Principles for Good Ads
Try to see your ad as a reader sees it for the first time. Avoid analyzing an ad too much. Readers won’t take that much time. A second opinion will help you avoid heaps of trouble. An independent, professional evaluation of an ad concept will catch those mistakes and omissions you may be too blind to see.
As adapted from B2B Magazine
- What are your potential buyers doing now?
- What do I want them to do differently?
- What about my product will make them change?
- How do I best communicate the benefits of my product?

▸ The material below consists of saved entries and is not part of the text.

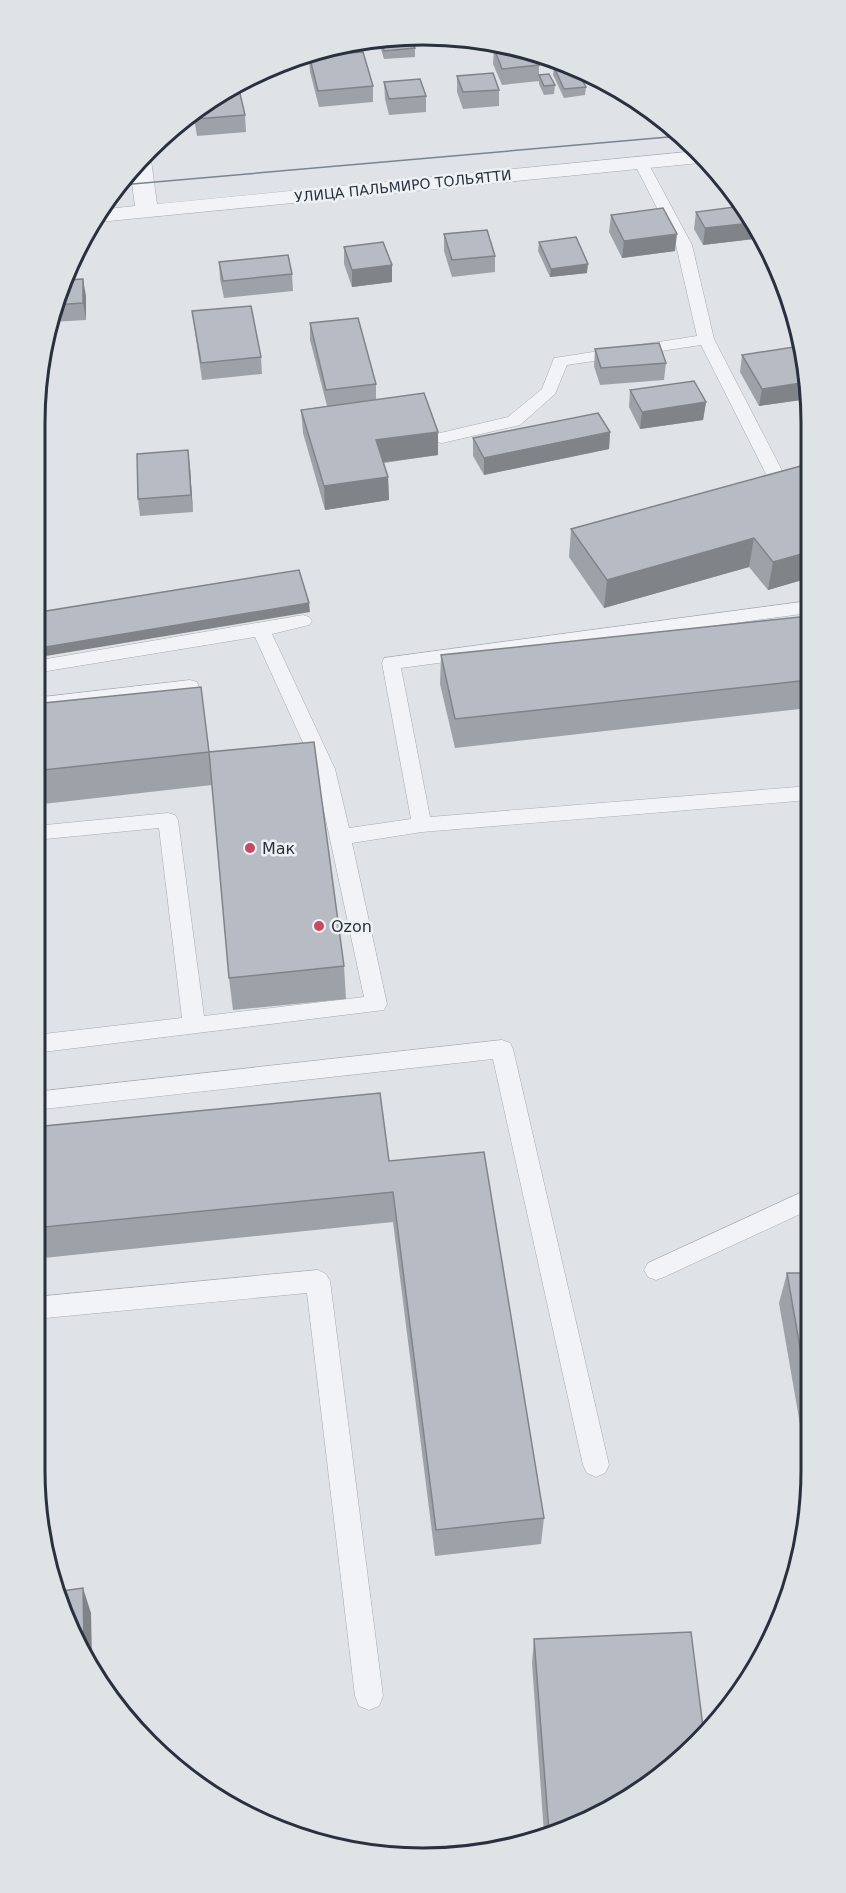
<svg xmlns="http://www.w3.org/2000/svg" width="846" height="1893" font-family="'DejaVu Sans',sans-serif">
<rect width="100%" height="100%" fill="#dfe3e8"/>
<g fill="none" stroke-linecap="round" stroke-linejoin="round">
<g stroke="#a5aab2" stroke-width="1">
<path id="service" d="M641,159l7,4 44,82 22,94 76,147 -3,4h-12l-3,-4 -71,-141 -134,20 -12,29 -35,31 -78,18 -6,-1 -2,-4 2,-4 72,-17 34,-28 12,-31 143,-22 -21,-91 -42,-82z
M809,601v12l-408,55 29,149 379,-31v14l-387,32 -70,11 35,161 -3,6 -349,43v-18l147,-17 -23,-190 -124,12v-14l133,-13 7,2 3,5 26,196 160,-19 -49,-228 -60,-132 -220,36v-12l268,-46 6,2 3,4 -3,4 -37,9 63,135 14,59 62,-9 -29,-156 2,-5z
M190,680l7,2 2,5 -2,5 -162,20v-14z
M502,1040l8,3 3,6 96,416 -4,8 -9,4 -9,-4 -4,-8 -90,-406 -458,51v-18z
M811,1188v21l-147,68 -8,3 -8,-3 -4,-7 4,-7z
M318,1270l8,4 4,7 53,415 -4,10 -10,4 -10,-4 -4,-10 -48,-403 -272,26v-22z"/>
</g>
<g stroke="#a5aab2" stroke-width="1">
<path id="tertiary" d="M697,151l13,11 -611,60 8,-13 28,-3 -5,-37 16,-14 5,5 6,44z"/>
</g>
<use href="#service" fill="#f2f3f6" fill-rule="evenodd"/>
<use href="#tertiary" fill="#f2f3f6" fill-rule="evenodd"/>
<path stroke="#798391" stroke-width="1.5" d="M121,185l559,-49"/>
</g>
<path fill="#9da2a9" d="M397,36l18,12v9l-31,2 -4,-13v-6z
M494,48l45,17v16l-37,4 -9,-21z
M325,55l48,31v16l-54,5 -9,-35 -1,-13z
M554,67l32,20 -1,8 -21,3 -11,-23z
M539,75l16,10 -1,9 -10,1 -5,-11z
M457,76l42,14v16l-36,3 -6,-17z
M242,82v3h-4l7,30 1,17 -49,4 -3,-18z
M384,82l42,14v16l-37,3 -4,-16z
M742,206l20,32 -59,7 -9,-16 2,-17z
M611,215l64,36 -53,7 -13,-26z
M444,234l51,22v16l-43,5 -8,-26z
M539,242l48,31 -37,4 -12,-26z
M344,247l48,18v17l-40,5 -8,-23z
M219,262l73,12 1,17 -69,7 -4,-19z
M86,296v24l-35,2 4,-24z
M192,311l69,46 1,17 -60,6z
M310,323l66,61v16l62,32v23l-54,8 4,14 1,23 -64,10 -22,-77 -2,-23 26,-4 -17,-66z
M595,349l71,14 -2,17 -64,5 -6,-19z
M742,355l66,17v27l-49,7 -19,-34z
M630,390l76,12 -3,18 -63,9 -11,-22z
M610,432l-1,17 -125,26 -11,-19v-18z
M808,464l1,114 -41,12 -19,-23 -145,41 -35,-51 2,-28z
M190,467l3,45 -53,4 -2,-17z
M809,616v92l-354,40 -15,-64 1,-29z
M34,704l175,48 135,214 2,33 -113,11 -4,-32 -17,-193 -178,20z
M34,1127l355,34 155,357 -3,26 -106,12 -42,-334 -359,37z
M787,1273h24l1,197 -2,12 -31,-179z
M534,1639l83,168 -73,27 -12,-171z"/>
<path fill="#808489" d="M752,223l10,15 -59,7 2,-17z
M677,234l-2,17 -53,7 2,-17z
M588,264l-1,9 -37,4 1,-8z
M392,265v17l-40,5v-17z
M83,279l3,17v24l-3,-17z
M808,382v17l-49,7 3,-17z
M706,402l-3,18 -63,9 2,-17z
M438,432v23l-61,8 -1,-23z
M610,432l-1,17 -125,26v-17z
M188,450l2,17 3,45 -2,-17z
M388,477l1,23 -64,10 -1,-24z
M754,538l-5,29 -145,41 3,-28z
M809,552v26l-41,12 5,-28z
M309,603l1,9 -276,46v-9z
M83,1588l8,25 1,46 -8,-15z"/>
<path fill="#b7bcc4" stroke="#808489" stroke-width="1.5" d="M399,35l12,2 4,11 -31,3 -3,-11z
M494,48l40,5 5,12 -37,4z
M363,52l10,34 -55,5 -8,-32 15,-4z
M568,65l9,5 9,17 -22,2 -10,-22z
M493,73l6,17 -36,2 -6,-16z
M549,74l6,11 -11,1 -5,-11z
M420,79l6,17 -37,3 -5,-17z
M238,85l7,30 -49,4 -1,-2z
M742,206l10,17 -47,5 -9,-16z
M663,208l14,26 -53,7 -13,-26z
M487,230l8,26 -43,4 -8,-26z
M576,237l12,27 -37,5 -12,-27z
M383,242l9,23 -40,5 -8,-23z
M288,255l4,19 -69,7 -4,-19z
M83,279v24l-29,2 1,-7 11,-18z
M251,306l10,51 -60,6 -9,-52z
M358,318l18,66 -50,6 -16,-67z
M659,343l7,20 -65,5 -6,-19z
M800,346l8,26v10l-46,7 -20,-34z
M694,381l12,21 -64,10 -12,-22z
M424,393l14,39 -62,8 12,37 -64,9 -23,-76z
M598,413l12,19 -126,26 -11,-20z
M188,450l3,45 -53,4 -1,-45z
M808,464l1,88 -36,10 -19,-24 -147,42 -36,-51z
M299,570l10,33 -275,46v-36z
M809,616v64l-354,39 -14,-64z
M201,687l8,65 -175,19v-67z
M314,742l30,224 -115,12 -20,-226z
M380,1093l9,68 95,-9 60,366 -108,12 -43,-338 -359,36v-101z
M787,1273h24v138z
M83,1588l1,56 -29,-49v-3z
M691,1632l13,103 -87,72 -68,25 -15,-193z"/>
<g fill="#c84961" stroke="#eef2f5" stroke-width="2">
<circle cx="250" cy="848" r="6"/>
<circle cx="319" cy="926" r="6"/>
</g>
<g text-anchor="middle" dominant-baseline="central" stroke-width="5" stroke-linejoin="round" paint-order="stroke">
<g font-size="14" fill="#29313e" stroke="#eef2f5">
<text transform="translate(403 186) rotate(-6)">УЛИЦА ПАЛЬМИРО ТОЛЬЯТТИ</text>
</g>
<g font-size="16" fill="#29313e" stroke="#eef2f5" text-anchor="start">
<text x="262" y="848">Мак</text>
<text x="331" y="926">Ozon</text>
</g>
</g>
<path d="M0 0H846V1893H0ZM423 45H423A378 378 0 0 1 801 423V1470A378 378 0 0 1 423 1848H423A378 378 0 0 1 45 1470V423A378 378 0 0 1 423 45Z" fill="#dee3e6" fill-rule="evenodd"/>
<path fill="none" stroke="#29313e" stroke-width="3" d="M423 45H423A378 378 0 0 1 801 423V1470A378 378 0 0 1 423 1848H423A378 378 0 0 1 45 1470V423A378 378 0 0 1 423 45Z"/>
</svg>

- Has a high degree of visual magnetism
An ad should be constructed so that a single component dominates the area — a picture, the headline or the text but not your company name or logo. - Selects the right audience
There should be something in the ad that at first glance will enable readers to identify it as a source of information relating to their job interests — a problem they have or an opportunity they welcome. - Promises a reward
An ad will work only if readers are given reason to expect that if they continue on, they will learn something of value. A brag-and-boast headline, a generalization, a platitude will turn off readers before they get into the message. The promise should be specific. “Lower maintenance cost” is not as effective as “Cut maintenance cost 25%.” - Backs up the promise
The ad must provide hard evidence that the claim is valid. “They say” advertising carries more weight than “we say” messages. - Presents the selling proposition in logical sequence
Organize the parts of an ad so that there is an unmistakable entry point (the single dominant component mentioned earlier) and the reader is guided through the material in a sequence consistent with the selling proposition. - Talks person-to-person
Copy is more persuasive when it speaks to the reader as an individual — as if it were one friend telling another friend about a good thing. The terms should be the terms of the reader’s business not the advertiser’s business. - Is easy to read
Test type should be no smaller than 9 point. It should appear black on white. It should stand clear of interference from any other part of the ad. Column width should not be more than half the width of the ad. More than that, the writing style should be simple: short words, short sentences, short paragraphs, active rather than passive voice, no advertising clichés, with frequent use of the personal pronoun you. - Emphasizes the product not the source
An ad should make readers want to buy — or at least consider buying — before telling them where to buy. - Reflects the company character
A company’s advertising should portray the company’s personality — the things that will make the company liked, respected, admired. A messy ad tends to indicate a messy company. A brag-and-boast ad suggests the company is maker-oriented, not user-oriented. A dull looking ad raises the possibility that the company has nothing to get excited about, is behind the times, is slowing down. Then too, there should be a quickly understood connection between one ad and the next. Readers shouldn’t have to figure out who you are from one ad to another. Your ads should also have a similar look-and-feel to your literature, website, direct mail and all other collateral sales material. - Always includes a “call to action”
Motivate the reader to take a next step. Then make it easy with a toll free number, URL, easy finance terms, and so on.